KDKD (1280 AM) was a radio station broadcasting a farm and conservative talk format. Licensed to Clinton, Missouri, United States, the station was owned by Clayton and Brittany Radford, through licensee Radford Media Group, LLC. KDKD featured programming from Fox News Radio and Westwood One.

==History==
KDKD signed on May 11, 1951, as a 1,000-watt daytimer owned by David M. Segal, joining a group that already included KTFS in Texarkana, Texas; KDMS in El Dorado, Arkansas; WGVM in Greenville, Mississippi; and KDAS in Malvern, Arkansas. Additional stakes in the station were held by Lee E. Baker and Jeanne F. Baker; the license was held by a partnership doing business as Clinton Broadcasting Company. The Clinton Broadcasting Company sold the station to the Osage Broadcasting Company in 1956.

==Closure==
On December 27, 2021, Radford Media Group announced that KDKD would shut down on at 5:15 p.m. on December 31, after being informed by Crown Castle that the station's tower was to be dismantled in January 2022. KDKD's final program, a 15-minute retrospective on the station's history, simulcasted on KDKD-FM. Kansas City Royals broadcasts, which had aired on KDKD since the team's inception, were moved to sister station KXEA. The final song played on KDKD was God Bless the U.S.A. by Lee Greenwood.
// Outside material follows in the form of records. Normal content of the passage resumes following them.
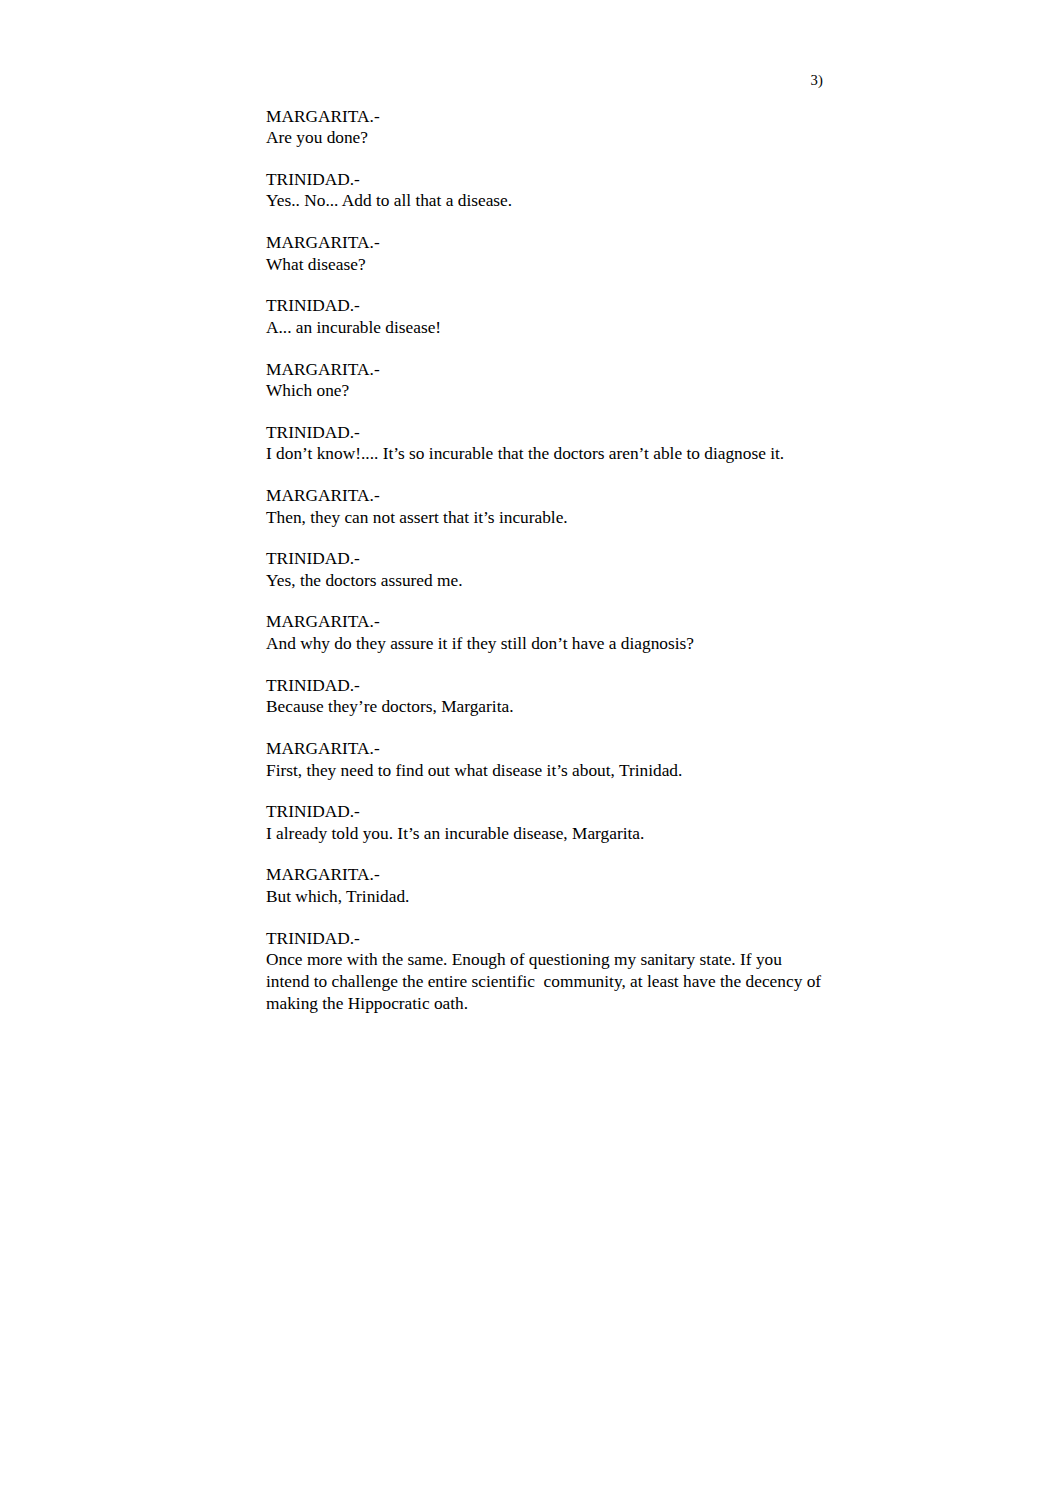3)
MARGARITA.-
Are you done?
TRINIDAD.-
Yes.. No... Add to all that a disease.
MARGARITA.-
What disease?
TRINIDAD.-
A... an incurable disease!
MARGARITA.-
Which one?
TRINIDAD.-
I don’t know!.... It’s so incurable that the doctors aren’t able to diagnose it.
MARGARITA.-
Then, they can not assert that it’s incurable.
TRINIDAD.-
Yes, the doctors assured me.
MARGARITA.-
And why do they assure it if they still don’t have a diagnosis?
TRINIDAD.-
Because they’re doctors, Margarita.
MARGARITA.-
First, they need to find out what disease it’s about, Trinidad.
TRINIDAD.-
I already told you. It’s an incurable disease, Margarita.
MARGARITA.-
But which, Trinidad.
TRINIDAD.-
Once more with the same. Enough of questioning my sanitary state. If you intend to challenge the entire scientific community, at least have the decency of making the Hippocratic oath.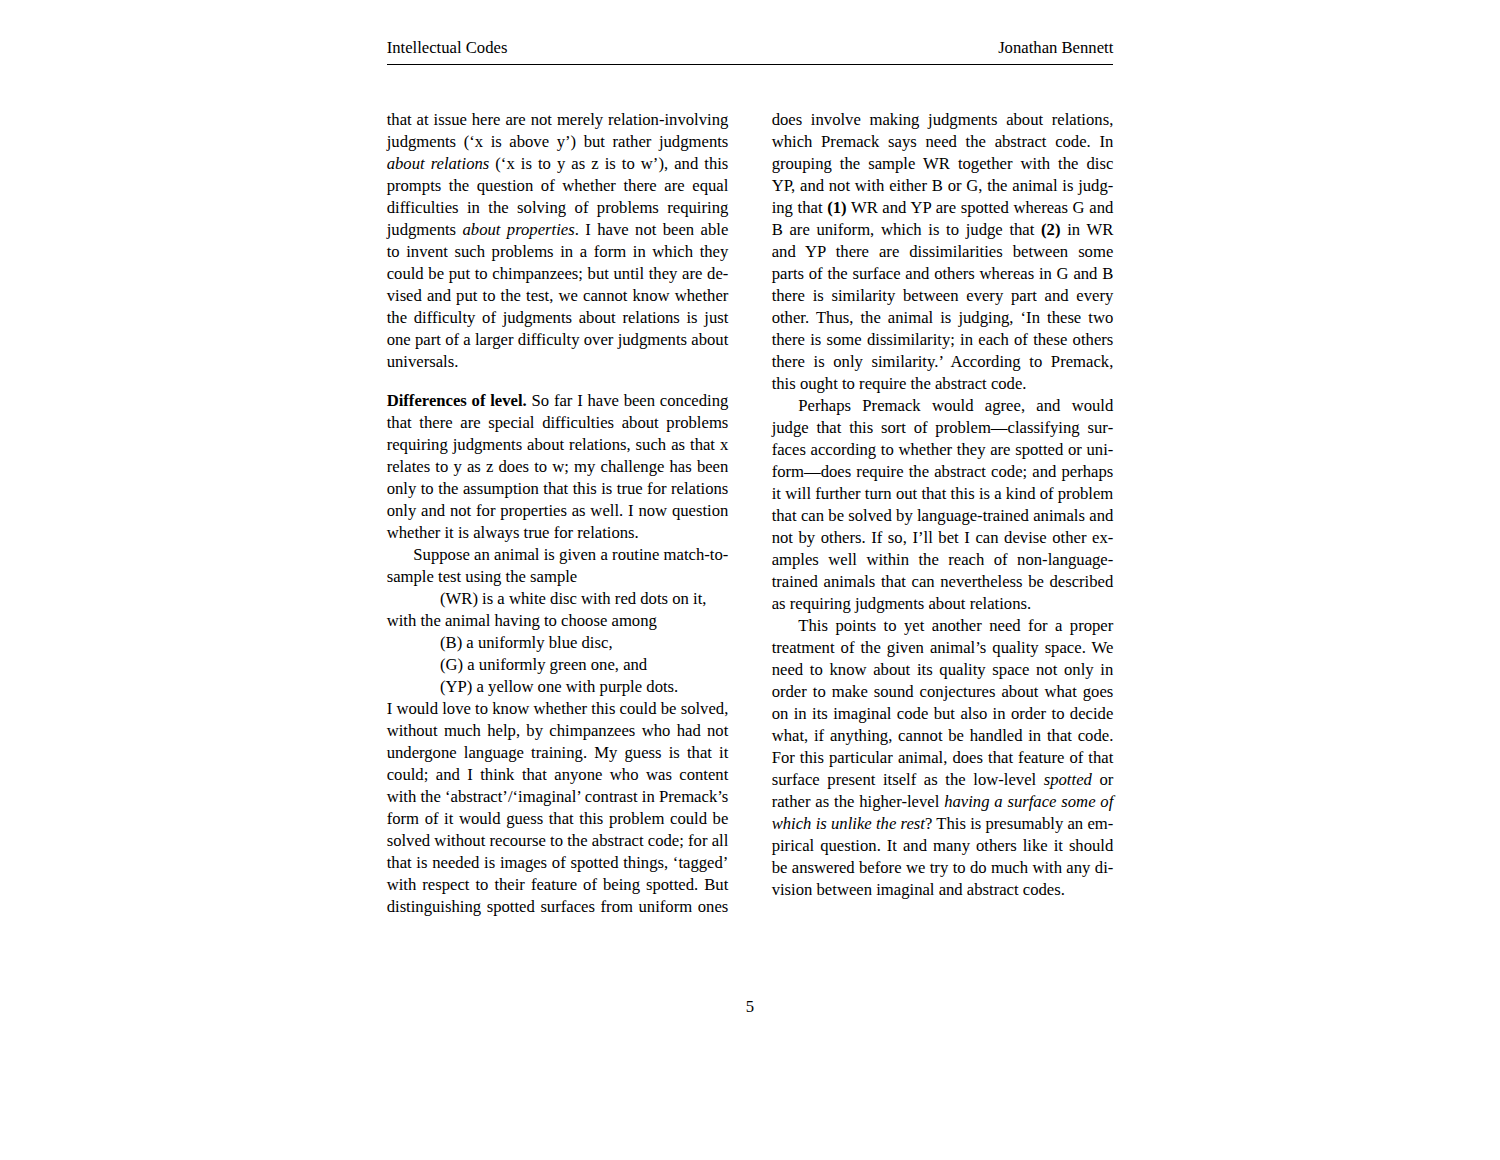Intellectual Codes
Jonathan Bennett
that at issue here are not merely relation-involving judgments (‘x is above y’) but rather judgments about relations (‘x is to y as z is to w’), and this prompts the question of whether there are equal difficulties in the solving of problems requiring judgments about properties. I have not been able to invent such problems in a form in which they could be put to chimpanzees; but until they are devised and put to the test, we cannot know whether the difficulty of judgments about relations is just one part of a larger difficulty over judgments about universals.
Differences of level. So far I have been conceding that there are special difficulties about problems requiring judgments about relations, such as that x relates to y as z does to w; my challenge has been only to the assumption that this is true for relations only and not for properties as well. I now question whether it is always true for relations.
Suppose an animal is given a routine match-to-sample test using the sample
(WR) is a white disc with red dots on it,
with the animal having to choose among
(B) a uniformly blue disc,
(G) a uniformly green one, and
(YP) a yellow one with purple dots.
I would love to know whether this could be solved, without much help, by chimpanzees who had not undergone language training. My guess is that it could; and I think that anyone who was content with the ‘abstract’/‘imaginal’ contrast in Premack’s form of it would guess that this problem could be solved without recourse to the abstract code; for all that is needed is images of spotted things, ‘tagged’ with respect to their feature of being spotted. But distinguishing spotted surfaces from uniform ones does involve making judgments about relations, which Premack says need the abstract code. In grouping the sample WR together with the disc YP, and not with either B or G, the animal is judging that (1) WR and YP are spotted whereas G and B are uniform, which is to judge that (2) in WR and YP there are dissimilarities between some parts of the surface and others whereas in G and B there is similarity between every part and every other. Thus, the animal is judging, ‘In these two there is some dissimilarity; in each of these others there is only similarity.’ According to Premack, this ought to require the abstract code.
Perhaps Premack would agree, and would judge that this sort of problem—classifying surfaces according to whether they are spotted or uniform—does require the abstract code; and perhaps it will further turn out that this is a kind of problem that can be solved by language-trained animals and not by others. If so, I’ll bet I can devise other examples well within the reach of non-language-trained animals that can nevertheless be described as requiring judgments about relations.
This points to yet another need for a proper treatment of the given animal’s quality space. We need to know about its quality space not only in order to make sound conjectures about what goes on in its imaginal code but also in order to decide what, if anything, cannot be handled in that code. For this particular animal, does that feature of that surface present itself as the low-level spotted or rather as the higher-level having a surface some of which is unlike the rest? This is presumably an empirical question. It and many others like it should be answered before we try to do much with any division between imaginal and abstract codes.
5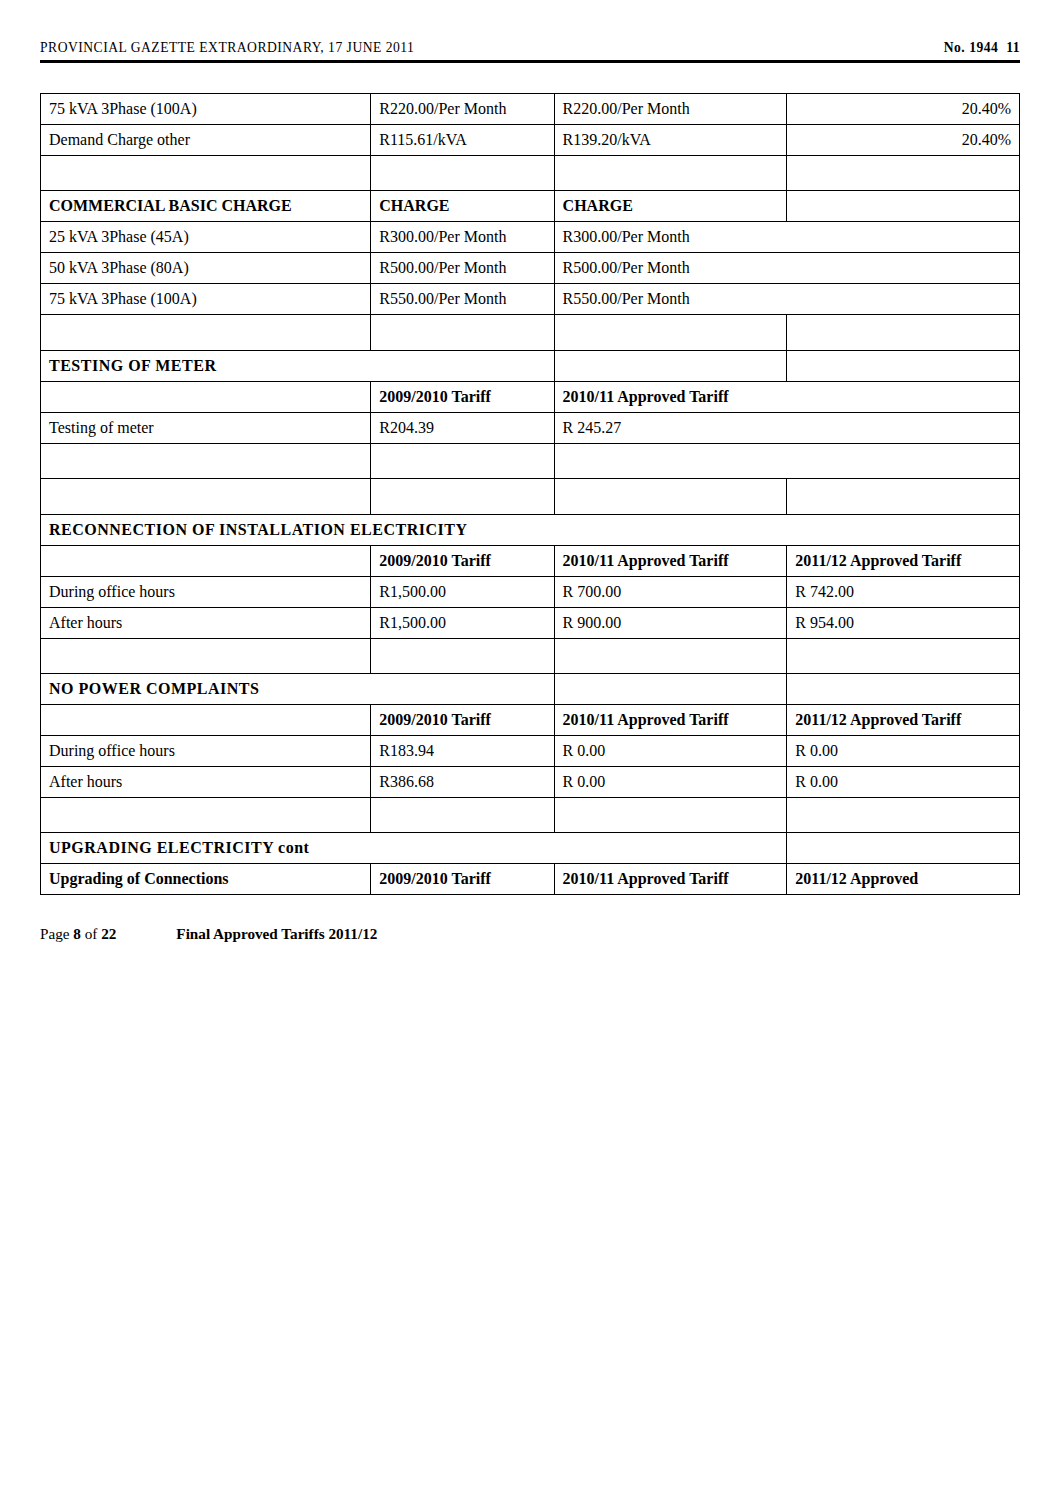PROVINCIAL GAZETTE EXTRAORDINARY, 17 JUNE 2011 No. 1944 11
| 75 kVA 3Phase (100A) | R220.00/Per Month | R220.00/Per Month | 20.40% |
| Demand Charge other | R115.61/kVA | R139.20/kVA | 20.40% |
| COMMERCIAL BASIC CHARGE | CHARGE | CHARGE | |
| 25 kVA 3Phase (45A) | R300.00/Per Month | R300.00/Per Month |
| 50 kVA 3Phase (80A) | R500.00/Per Month | R500.00/Per Month |
| 75 kVA 3Phase (100A) | R550.00/Per Month | R550.00/Per Month |
| TESTING OF METER | | |
| | 2009/2010 Tariff | 2010/11 Approved Tariff |
| Testing of meter | R204.39 | R 245.27 |
| RECONNECTION OF INSTALLATION ELECTRICITY |
| | 2009/2010 Tariff | 2010/11 Approved Tariff | 2011/12 Approved Tariff |
| During office hours | R1,500.00 | R 700.00 | R 742.00 |
| After hours | R1,500.00 | R 900.00 | R 954.00 |
| NO POWER COMPLAINTS | | |
| | 2009/2010 Tariff | 2010/11 Approved Tariff | 2011/12 Approved Tariff |
| During office hours | R183.94 | R 0.00 | R 0.00 |
| After hours | R386.68 | R 0.00 | R 0.00 |
| UPGRADING ELECTRICITY cont | |
| Upgrading of Connections | 2009/2010 Tariff | 2010/11 Approved Tariff | 2011/12 Approved |
Page 8 of 22 Final Approved Tariffs 2011/12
The retrospective was actually five minutes before KDKD-FM went straight to an unscripted station ID & then "All Too Well (10 Minute Version)" by Taylor Swift for the remainder of its intended airtime. (Due to conservative owners, KDKD played a censored version removing the line 'Fuck the patriarchy' in KDKD’s broadcast)

The station's license was cancelled by the Federal Communications Commission on September 22, 2022.